しかし人間は純粋な奇跡を目の当たりにして感動するのではない。
そこには奇跡的な『思い』がしっかりと手の届く範囲に置かれてあるからこそ、人間は感動するのである。
つまり、リアルドールは形を変えた男の思い、優しさそのものなのである。
芸術家が自分の作品に思いを投入するように、男もまた、自らの思い、優しさを
間接的な形でリアルドールに投入する。
一見B級映画になりかねないこの設定を監督、役者、スタッフ陣が
大事に大事に繊細に描いたことによって、この作品は奇跡的に生まれたのである。
また、ある老女は最愛の夫に先立たれ、生きる希望を無くしかけていた。
そんな中、仲間に勧められた刺繍を通して、
昔、自分が抱いていた夢…自分の刺繍で作られた下着を売る…ランジェリーショップを持つこと、を思い出し、
新たな一歩を踏み出していく。

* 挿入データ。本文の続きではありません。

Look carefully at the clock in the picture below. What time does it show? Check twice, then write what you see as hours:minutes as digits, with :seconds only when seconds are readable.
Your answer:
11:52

しかし、その夢もまた大きな障害にぶち当たる。
元来、保守的な村でランジェリーショップなんてはしたない!という保守派政党の声、
そして村中からの冷たい視線、、、しかし、老女の思いを込めた優しい刺繍は徐々に村中を虜にし、
しまいには村の外まで評判が広がっていくという奇跡。
老女が紡ぎだす優しい刺繍は下着という表面価値を超越し、
純化した優しさと成りえたからこそ、村中、そして村の外までも広がる奇跡を生み出した。
これもまた、直接的ではない、優しい刺繍という間接的な『思い』が奇跡的ドラマを生み出したのである。
よって、今回の2本立ては、奇跡が求めずして起こる神秘だとするなら、
奇跡的な出来事はきっと間接的媒体を通して『起こす』ものだと教えてくれる。
そして奇跡的な出来事はそっと我々の近くに寄り添い、優しさの温度を伝えてくれるのである。
(アセイ)
マルタのやさしい刺繍
DIE HERBSTZEITLOSEN
(2006年 スイス 89分 ビスタ・SR)
2009年6月20日から6月26日まで上映
■監督 ベティナ・オベルリ
■脚本 サビーネ・ポッホハンマー
■出演 シュテファニー・グラーザー/アンネマリー・デューリンガー/ハイジ=マリア・グレスナー/モニカ・グプサー/ハンスペーター・ミュラー=ドロサート
遅咲きの乙女たちが紡ぎだす、
とびっきりハートウォーミングな希望の輪。
スイスの小さな村・トループに住む80歳のマルタは、最愛の夫に先立たれ生きる気力をなくし、意気消沈の毎日を過ごしていた。ある日、破けてしまった村の合唱団の団旗を修復する仕事を頼まれたマルタは戸惑いながらも引き受け、早速友人のリージ、フリーダ、ハンニとともに首都ベルンの生地屋へ出かける。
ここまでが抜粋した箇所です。